Bar Sport: trailer e recensione del film in uscita il 21 ottobre

Recensione in anteprima dell’atteso Bar Sport, film tratto dall’omonimo libro cult di Stefano Benni. Solo su Blogosfere Spettacoli

Bar Sport è una commedia garbata tratta dal libro omonimo di Stefano Benni, un cult per almeno un paio di generazioni. Personalmente non l’ho letto ma mi si dice che faccia sbellicare dalle risate e che racconti in maniera divertente la vita di provincia, a metà tra il surreale e l’osservazione satirica.

Orbene, la chiave per comprendere che tipo di film sia Bar Sport sta tutta in quel “garbato”, aggettivo usato con notevole soddisfazione dallo stesso scrittore dopo aver visionato la pellicola, per distinguere l’opera dalla volgarità che infesta la televisione e il cinema italiano.

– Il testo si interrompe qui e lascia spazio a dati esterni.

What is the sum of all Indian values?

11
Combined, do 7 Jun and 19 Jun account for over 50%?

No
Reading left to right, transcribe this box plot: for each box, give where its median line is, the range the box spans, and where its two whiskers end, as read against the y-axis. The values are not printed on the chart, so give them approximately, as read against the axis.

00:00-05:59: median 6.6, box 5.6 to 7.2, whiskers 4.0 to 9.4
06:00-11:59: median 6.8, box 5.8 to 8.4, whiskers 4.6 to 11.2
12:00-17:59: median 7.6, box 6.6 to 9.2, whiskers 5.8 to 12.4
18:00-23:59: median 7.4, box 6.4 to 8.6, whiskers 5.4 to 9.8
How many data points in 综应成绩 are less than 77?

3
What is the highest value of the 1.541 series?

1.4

Il film è una commedia corale, interpretata tra gli altri da Claudio Bisio (fresco del successo di Benvenuti al sud), Giuseppe Battiston, Antonio Cornacchione, Antonio Catania, Angela Finocchiaro, Lunetta Savino, Aura Rolenzetti e i cameo di Teo Teocoli e Claudio Amendola. L’ambientazione è quella di un paesino di provincia degli anni 70, e più precisamente il bar del titolo rappresenta la location principale, il luogo in cui avvengono e sopratutto si raccontano tutte le vicende che costellano la trama.

L’intreccio infatti è prettamente episodico, e si districa attraverso una fitta serie di racconti di eventi che mai fanno crescere o modificano i personaggi, semmai ne dovrebbero delineare le caratteristiche e le psicologie. Ma qui possiamo riconoscere il primo lato storto del film: in una narrazione corale è molto importante definire per bene chi sono i protagonisti e a quali tipologie psicologiche appartengono, in modo da rendere più definite le situazioni in cui essi si troveranno; in Bar Sport questa descrizione è molto labile e rende piuttosto fantasmatici e informi i vari attanti, riconoscibili unicamente per quei pochi tratti offerti in apertura di film.

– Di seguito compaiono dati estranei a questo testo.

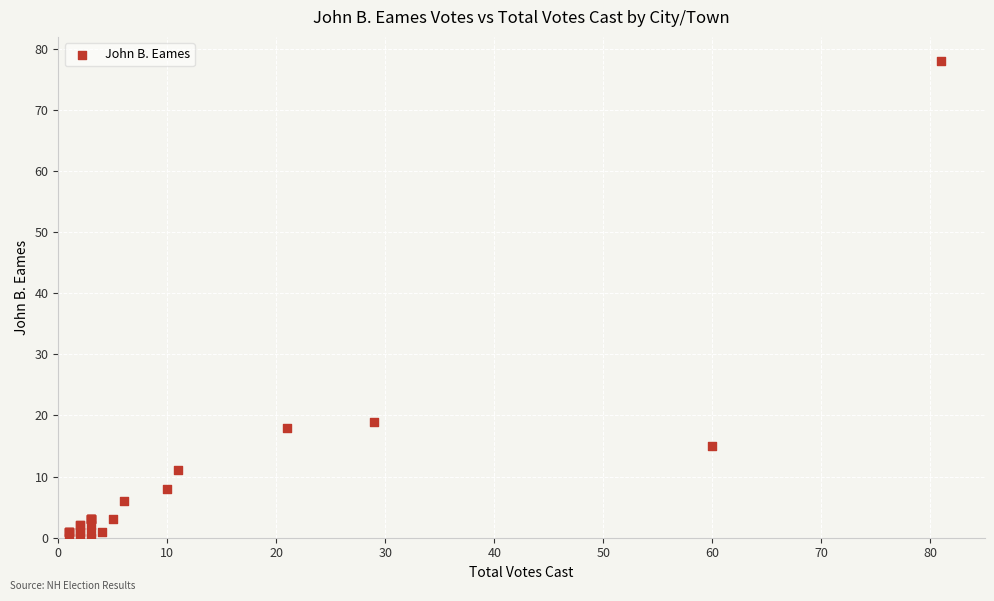

What Y value in the scatter plot is closest to 39?

19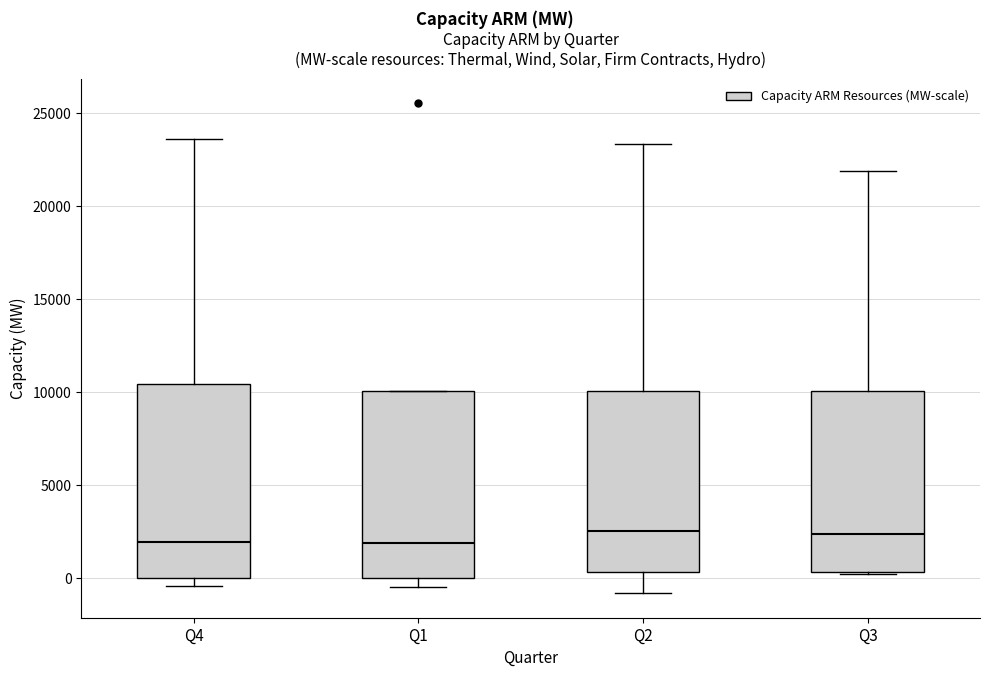

Where is the lower edge of the box for Q1 on the y-axis? The values are not printed on the chart, so give them approximately, as read against the axis.

0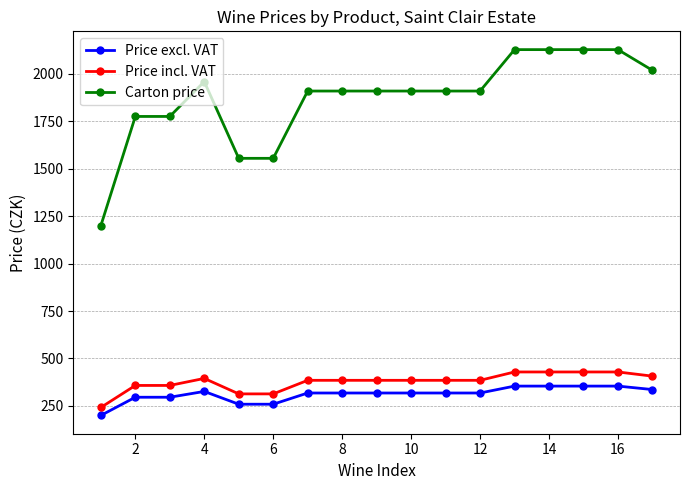

True or false: Price incl. VAT and Carton price cross at least once.

False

Questa difficoltà nell’immedesimazione e nell’empatia verso i personaggi è particolarmente grave quando ci si accorge che la regia di Massimo Martelli imbocca una strada che non è quella del registro comico (e infatti si ride molto raramente, anzi si sorride a denti stretti) quanto piuttosto quella dell’elegia un po’ surreale, a metà tra Avati e – un paragone un po’ improprio – Jeunet, quello di Amelie.

Insomma, il film funziona, in parte, quando si respira aria di poesia, di nostalgia, di rimpianto per i tempi che furono e significativo è il fatto che i momenti migliori si registrano quando la narrazione delle balle da bar è affidata direttamente alle parole di Benni, recitate dalla voce di Claudio Bisio e visualizzate attraverso un’animazione piuttosto naif ma efficace. Non all’altezza, purtroppo, gli altri interventi di animazione digitale, che più che Nichetti ricordano dei brutti telefilm americani di serie B a budget ridotto.

Allo stesso modo non sono all’altezza gli interpreti, ingabbiati in un copione che non permette loro di entrare in empatia con lo spettatore né di giocare la carta della simpatia. Se aggiungiamo che il ritmo del film barcolla come un ubriaco, senza alcun andamento preciso, possiamo comprendere quanto scarse siano le stille dell’ironia del libro che bagnano la pellicola della sua trasposizione cinematografica.

Un’occasione sprecata, visti i (tanti) nomi in ballo: purtroppo sembra che una via mediana tra i due estremi della volgarità e della seriosità non sia ancora alla portata del cinema italiano, salve rare e preziose eccezioni.